Él asintió y regresaron a la toalla, donde comieron en silencio. Cuando Ivy se comía el último pedazo de bocadillo, su móvil volvió a sonar. Guy tarareó la melodía del tono de llamada y le dirigió a Ivy una sonrisa. Ella revolvió en su bolso.

—Sabía que tarde o temprano cederías.

—¿Ah, sí? —replicó Ivy.

Dejó el teléfono dentro del bolso, sacó un libro encuadernado en rústica y unas gafas de sol, y se puso a leer.

Guy se echó a reír y, acto seguido, puso su sudadera bajo la cabeza de Ivy y su camiseta bajo la suya. Al cabo de cinco minutos se había quedado dormido. Ivy se dio cuenta de ello por su respiración lenta y regular.

Estiró el brazo para coger el teléfono del bolso. Tres llamadas y tres mensajes de Will. Una llamada, sin mensaje, de Beth. Ivy leyó el primer mensaje de Will: «¿DND STAS?».

«¿Es que no puedo ir a ningún sitio sin decírtelo?», pensó, y en seguida se sintió culpable. Pasó al segundo sms. Era una disculpa por lo que fuera que Will le había dicho en sus mensajes de voz. Ivy decidió no escucharlos —las cosas entre ellos ya estaban bastante tirantes— y procedió a leer el tercer sms.

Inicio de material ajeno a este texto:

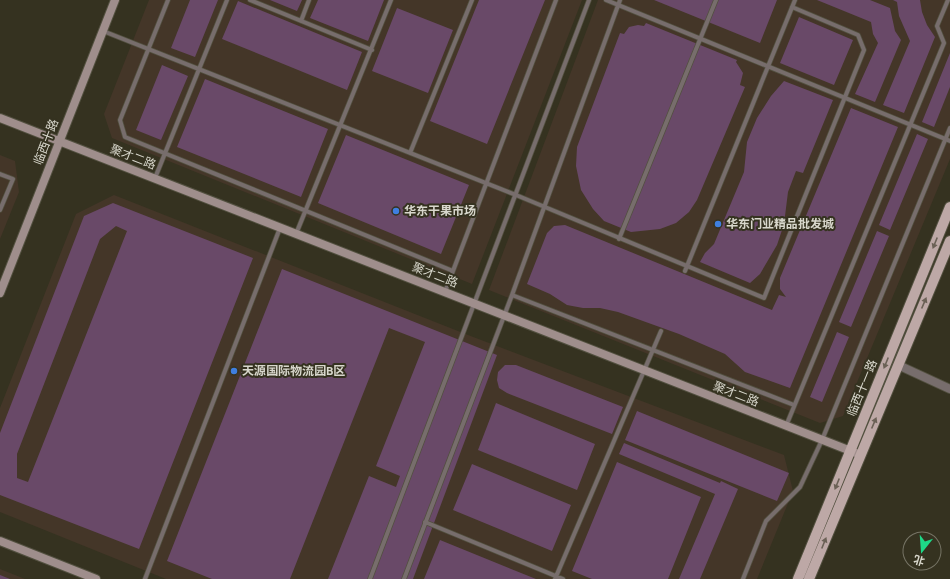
<svg xmlns="http://www.w3.org/2000/svg" width="950" height="579" font-family="Figtree,'Noto Sans SC',sans-serif">
<rect width="100%" height="100%" fill="#353220"/>
<path fill="#443628" d="M149 0H582L472 284 112 138 104 114Z
M598 0H950V159L843 416 820 423 489 290Z
M0 155 15 161 19 192 0 239Z
M114 195 468 335 784 455 793 491 757 579H166L0 512V408L76 214Z
M0 569 25 579H0Z"/>
<path fill="#694968" fill-rule="evenodd" d="M190 0H218L195 57 171 48Z
M270 0H302L297 11Z
M318 0H384L368 41 310 18Z
M479 0H545L487 144 430 121Z
M654 0H777L760 43Z
M817 0H870L890 8 895 31 901 40 875 102 855 94 878 43 873 34 871 22Z
M893 0H920L922 12 927 25 935 37 904 113 883 105 910 41 899 16 897 2Z
M238 1 362 52 347 90 222 39Z
M397 8 453 30 428 93 372 71Z
M799 17 853 40 834 85 780 63Z
M646 23 737 60 736 62 743 73 740 85 745 87 697 200 689 212 676 223 660 229 631 232 604 221 593 209 581 190 576 166 577 147 620 33 624 34 629 27 638 25 644 26Z
M950 53V87L934 127 922 122Z
M162 65 188 76 161 140 136 130Z
M205 79 328 129 301 197 177 147Z
M784 81 833 100 803 173 796 171 788 192 784 224 777 245 760 274 750 283 700 262 705 253 714 244 744 172 747 142 757 118 771 96Z
M851 108 898 127 790 388 745 372 725 354 679 334 618 312 600 308H583L567 305 550 294 527 284 547 233 554 226 565 225 772 310 779 295 786 297 780 289V278Z
M917 134 928 139 890 230 879 225Z
M346 135 469 185 441 254 318 203Z
M113 203 253 258 139 549 0 495V433L84 216ZM116 226 127 231 28 482 17 478V454L100 239Z
M877 231 889 236 851 327 839 322Z
M282 269 497 355 413 579H328L369 476 396 487 400 476 376 466 425 342 389 328 290 579H212L167 561Z
M837 332 849 337 822 402 810 397Z
M505 365H516L623 407 612 434 507 393 499 388 497 380 498 372Z
M496 403 595 444 577 490 478 450Z
M637 411 789 473 777 501 625 440Z
M624 443 720 483 721 481 738 489 700 579H679L715 494 619 454Z
M617 462 701 497 668 579H592L572 571Z
M472 464 571 505 552 551 453 510Z
M440 540 536 579H424Z
M0 575 10 579H0Z"/>
<g fill="none" stroke-linecap="round" stroke-linejoin="round">
<defs>
<path id="lane" d="M168 0 120 120 125 137 453 271
M250 0 372 50
M606 0 950 141
M301 21 309 0
M103 31 516 195 764 298 864 50 858 35 792 7
M410 153 472 0
M0 174 13 179 0 210
M155 178 227 0
M296 234 391 0
M619 239 716 0
M685 271 795 0
M445 292 556 0
M512 295 794 405
M786 426 944 43 937 26 948 0
M425 522 563 579
M145 579 280 228
M370 579 589 0
M404 579 512 295 620 0
M555 579 661 331
M743 579 766 521 800 487 822 440 950 128"/>
<path id="street" d="M898 365 950 389"/>
<path id="secondary" d="M0 118 856 453
M0 293 115 0
M0 541 96 579"/>
<path id="primary" d="M798 579 950 207
M809 579 950 241"/>
</defs>
<use href="#lane" stroke="#52503f" stroke-width="5.5"/>
<use href="#street" stroke="#52503f" stroke-width="10"/>
<use href="#secondary" stroke="#52503f" stroke-width="10"/>
<use href="#primary" stroke="#52503f" stroke-width="12"/>
<use href="#lane" stroke="#776d6c" stroke-width="4"/>
<use href="#street" stroke="#776d6c" stroke-width="8"/>
<use href="#secondary" stroke="#9f8e8c" stroke-width="8"/>
<use href="#primary" stroke="#bda8a6" stroke-width="10"/>
</g>
<defs><path id="oneway-solid" d="M-6-.8H1V-3.2L6.5 0L1 3.2V.8H-6Z"/></defs>
<g fill="#6b6156">
<use href="#oneway-solid" transform="translate(935 243) rotate(112)"/>
<use href="#oneway-solid" transform="translate(924 303) rotate(-67)"/>
<use href="#oneway-solid" transform="translate(886 363) rotate(112)"/>
<use href="#oneway-solid" transform="translate(874 423) rotate(-67)"/>
<use href="#oneway-solid" transform="translate(837 484) rotate(112)"/>
<use href="#oneway-solid" transform="translate(824 543) rotate(-68)"/>
</g>
<g fill="#3f7fe0" stroke="#353220" stroke-width="1.5">
<circle cx="396" cy="211" r="4"/>
<circle cx="718" cy="224" r="4"/>
<circle cx="234" cy="371" r="4"/>
</g>
<g text-anchor="middle" dominant-baseline="central" stroke-width="4" stroke-linejoin="round" paint-order="stroke">
<g font-size="12" fill="#d8d7cc" stroke="#353220">
<text transform="translate(46 142) rotate(-69)">临西十路</text>
<text transform="translate(133 157) rotate(21)">聚才二路</text>
<text transform="translate(435 275) rotate(21)">聚才二路</text>
<text transform="translate(862 388) rotate(-68)">临西十一路</text>
<text transform="translate(736 394) rotate(21)">聚才二路</text>
</g>
<g font-size="12" font-weight="bold" fill="#d8d7cc" stroke="#353220" text-anchor="start">
<text x="404" y="211">华东干果市场</text>
<text x="726" y="224">华东门业精品批发城</text>
<text x="242" y="371">天源国际物流园B区</text>
</g>
</g>
<g transform="translate(922 551) rotate(197)"><circle r="19" fill="#353220" stroke="#767465"/>
<path d="M0-3L7 15L0 10L-7 15Z" fill="#1ed888"/>
<text y="-6" font-size="11" font-weight="bold" text-anchor="middle" fill="#d8d7cc">北</text>
</g>
</svg>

«¿STAS OK? —escribía Will—. B DICE K ALGO VA MAL. 1 D ESOS PRSNTMNTOS SUYOS. ME STA VOLVNDO LCO».

Ivy suspiró. No podía culpar a Will por preocuparse cuando Beth empezaba con sus presagios, pero, esta vez, su amiga se equivocaba.

«PLYA. KSA XA CNAR», les escribió a Will y a Beth, y a continuación apagó el teléfono y lo dejó caer en el interior de su bolso.

Mirando a Guy, Ivy estiró el brazo y, con mucho cuidado, le tocó el pelo. Se tumbó cerca de él, deseando, por primera vez en un año, no vivir más tiempo que el presente.